This distinction is important because:
- As noted in TMC's results (Table 1), AUROC for label prediction consistently shows high scores (95%) even when accuracy is modest (67.74% on Scene15, 65.26% on HMDB), suggesting limited discriminative value
- Subsequent works (ECML, CCML, TMNR) have consequently abandoned this usage
- Our application evaluates a fundamentally different capability: the model's ability to identify unreliable predictions through uncertainty scoring.
-
Writing logic: We appreciate the suggestions regarding paper organization. While we will carefully consider these recommendations for future work, we believe the current structure most effectively presents our technical contributions and results.
-
Wording improvements: We thank the reviewer for their thoughtful suggestions on phrasing and will incorporate appropriate refinements while maintaining the paper's technical precision.
-
Regarding the question: We appreciate your close examination of our results. There appears to be a misunderstanding regarding the relationship between Tables 1 and 3, which we would like to clarify:
- Table 1 demonstrates the limitation of common belief fusion methods (like BCF [Han, 2022]) where, as we stated in Line 190, "the fused opinion is expected to be higher than those of each individual views" - this represents the problem scenario we aim to solve
- Table 3 presents results after applying our Trust Discounting mechanism, which addresses the conflict issue. The values shown (0.08 < 0.10 < 0.42 < 0.76) are: a) expected outcomes of our method, b) demonstrate proper handling of conflicts, and c) represent an improvement over the Table 1.

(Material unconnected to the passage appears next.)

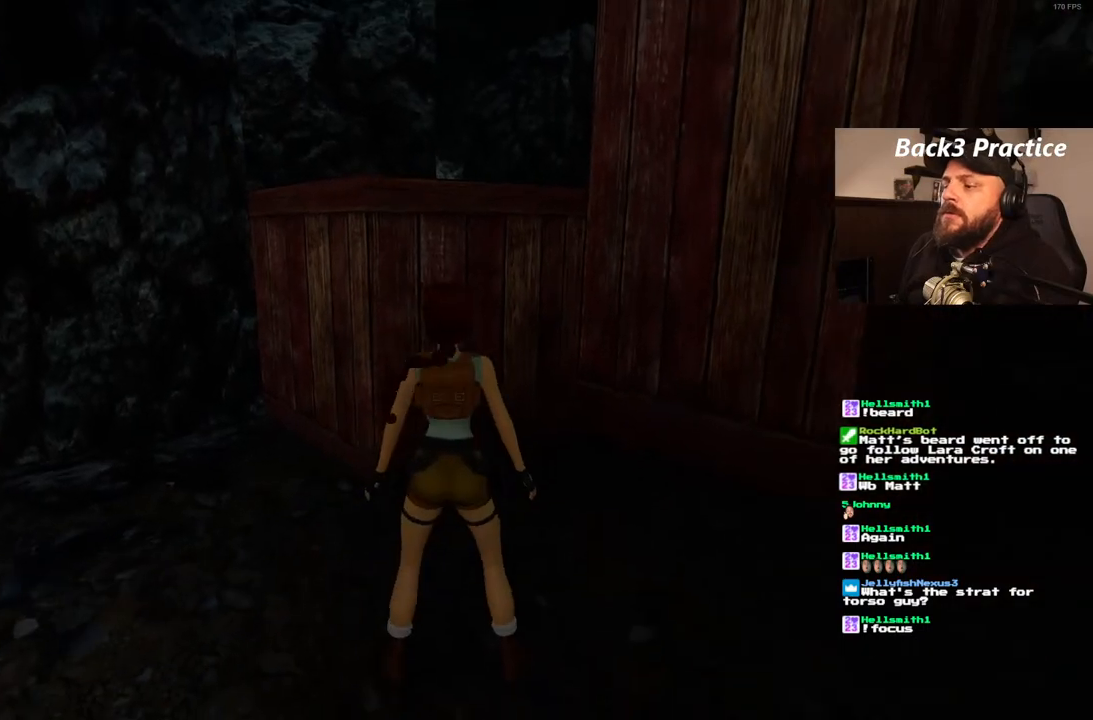
{"dt_ms": 500, "buttons": ["SQUARE", "DPAD_UP"], "left_stick": "center", "right_stick": "center", "events": []}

Thank you for your detailed answers. I have one follow-up question wrt your comment #4 above:
- in the original doc, line 190 says “the uncertainty is expected to be not lower than that of all views to reflect the struggle among different opinions in the presence of conflict.”
- at the risk of sounding pedantic, to remove any ambiguity, I would rephrase it as “the FUSED uncertainty is expected to be HIGHER than that of EACH INDIVIDUAL view - to reflect the DISAGREEMENT OF THE CONFLICTING VIEWS.” Is this what you meant?
- after applying the ToDs from Table 2 to the Beliefs in Table 1, we get the Beliefs in Table 3. In spite of the discounting, we still have the same conflicting views, right? I.e., Captain & PolarBear still disagree w the Dolphin (but less so, and, in the fused version, the Dolphin’s view now prevails)
- according to line 190, I expected that in Table 3 the Fused uncertainty will be higher than the ones of each individual view, which is not the case (hence my confusion)
Could you please help me understand what am I missing here? Thank you!
We thank you for your follow-up and for clarifying the logic behind your question.
To address your question, we would first like to clarify a preliminary point: In ETMC [Han, 2022], it was proven that BCF inherently exhibits the characteristic of always generating lower uncertainty. As explained in the Subjective Logic book (section 12.2), this is achieved by ignoring conflicts and leaning toward a more certain (i.e., lower uncertainty) final prediction.
Therefore, based on the theoretical proof by Han [2022] and the explanation from the Subjective Logic book, we understand that regardless of the opinions from each view, the fused opinion generated by BCF will always have lower uncertainty than each individual view. In this regard, the results shown in Table 1 and Table 3 are consistent with the expected behavior of BCF.
However, our method is built upon BCF, so it does not break the theoretical property of always producing a fused opinion with lower uncertainty. Nonetheless, even under this constraint, after applying the proposed TD, we observe that the uncertainty of the fused opinion increases compared to before — for example, 0.08 in Table 3 vs. 0.01 in Table 1. This supports our Proposition 3.6:
"The combined opinion generated by proposed TF (TD+BCF) for conflicting views, will exhibit greater uncertainty than obtained through fusion with non-discounted functional opinions".
Proofs for this are provided in the Appendix.
Additionally, BCF operates in an uncertainty-aware manner, as indicated by Eq.(2) in the original text. With the TD, the fused opinion changes to the correct one (with more belief mass on “Unsafe”), and its uncertainty also increases (compared to original BCF) — indicating the presence of conflict. However, the uncertainty remains within a reasonable range (with a magnitude of 0.08), so the opinion can still be considered reliable.
In summary, our statement at line 190 reflects an intuitive expectation. While we acknowledge that “higher than” may appear clearer to some readers, its intended meaning is essentially consistent with the original phrasing “not lower than.” We believe either formulation is acceptable in conveying the intended message. Meanwhile, without violating the theoretical rule of BCF, our proposed TD module still adjusts the uncertainty to a more reasonable value, which achieves:
- reflecting the presence of conflicts by exhibiting higher uncertainty compared to BCF without TD (proposition 3.6).
- providing a reasonable level of uncertainty in the fused opinion, which is slightly higher but still within a reliable range for decision making.
This paper considers the multi-view classification issue under the scenarios where views are of unequal importance and are not fully aligned. The authors design a computational trust-based discounting method to improve current evidential multi-view framework under view conflicts, and utilize an instance-wise probability-sensitive trust discounting mechanism to increase the reliability of predictions made by individual views. Experimental results illustrate the effectiveness.
After rebuttal, three reviewers give 'Weak accept', and one reviewer gives 'Accept'. Reviewer KHzU holds that current draft is not a nice and clean version. Reviewer icFc hods that the response addresses several of his/her concerns. Combined with the response and reviewers' feedback, I recommend a 'Weak accept'.